A new study has revealed a link between lower rate of hospital admissions for infections, particularly respiratory tract infections in children who receive the MMR vaccine on schedule.
Childhood vaccines are recommended worldwide, based on their protective effect against the targeted diseases. However, studies from low-income countries show that vaccines may have nonspecific effects that reduce illness and death from non-targeted diseases, according to background information in the study. Such nonspecific effects of vaccines might also be important for the health of children in high-income settings.
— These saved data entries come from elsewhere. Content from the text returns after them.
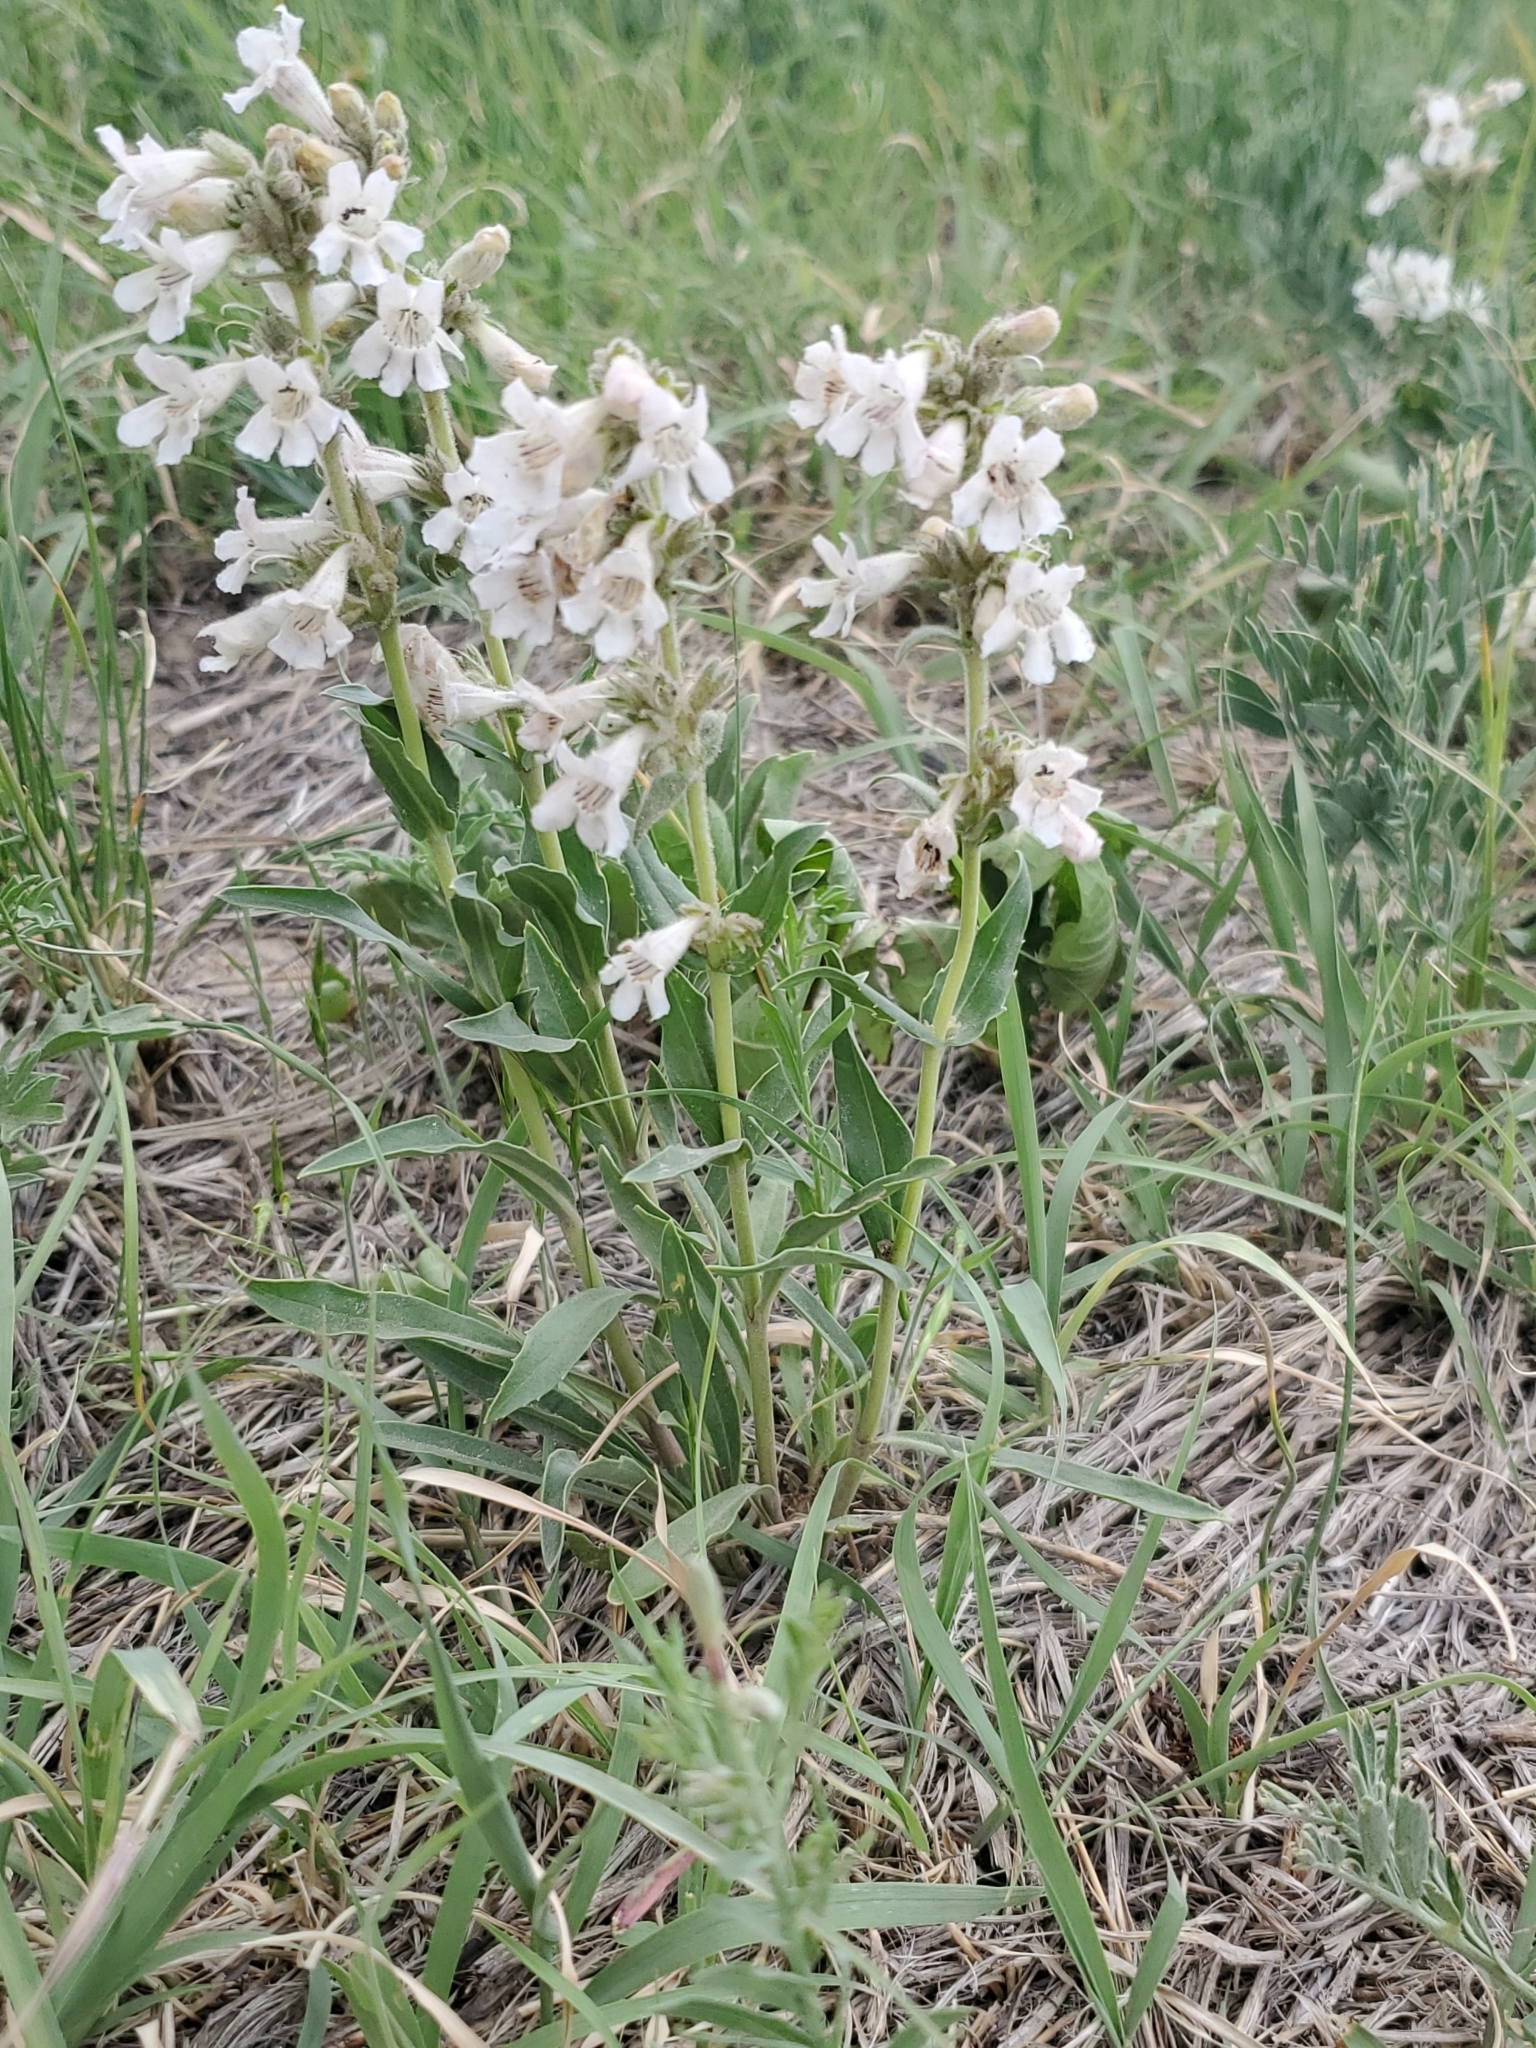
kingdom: Plantae
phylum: Tracheophyta
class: Magnoliopsida
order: Lamiales
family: Plantaginaceae
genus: Penstemon
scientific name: Penstemon albidus
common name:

Signe Sorup, Ph.D., of the Statens Serum Institut, Copenhagen, Denmark, and colleagues examined whether the live MMR vaccine was associated with lower rates of hospital admissions for infections among children in a higher-income setting (Denmark). The study included children 495,987 born 1997-2006 and followed from ages 11 months to 2 years. The recommended vaccination schedule was inactivated vaccine against diphtheria, tetanus, pertussis, polio, and Haemophilus influenzae type b (DTaP-IPV-Hib) administered at ages 3, 5, and 12 months; and MMR at age 15 months.
There were 56,889 hospital admissions for any type of infection among the children in the study. The researchers found that receiving the live MMR vaccine after the inactivated DTaP-IPV-Hib vaccine was associated with a lower rate of hospital admissions for any infection. The association was particularly strong for lower respiratory tract infections and for longer hospital admissions. Children who received DTaP-IPV-Hib after MMR had a higher rate of infectious disease admission.
"The coverage with MMR is suboptimal in many high-income countries; in the present study, about 50 percent of children were not vaccinated on time. Physicians should encourage parents to have children vaccinated on time with MMR and avoid giving vaccinations out of sequence, because the present study suggests that timely MMR vaccination averted a considerable number of hospital admissions for any infection between ages 16 and 24 months," the authors write.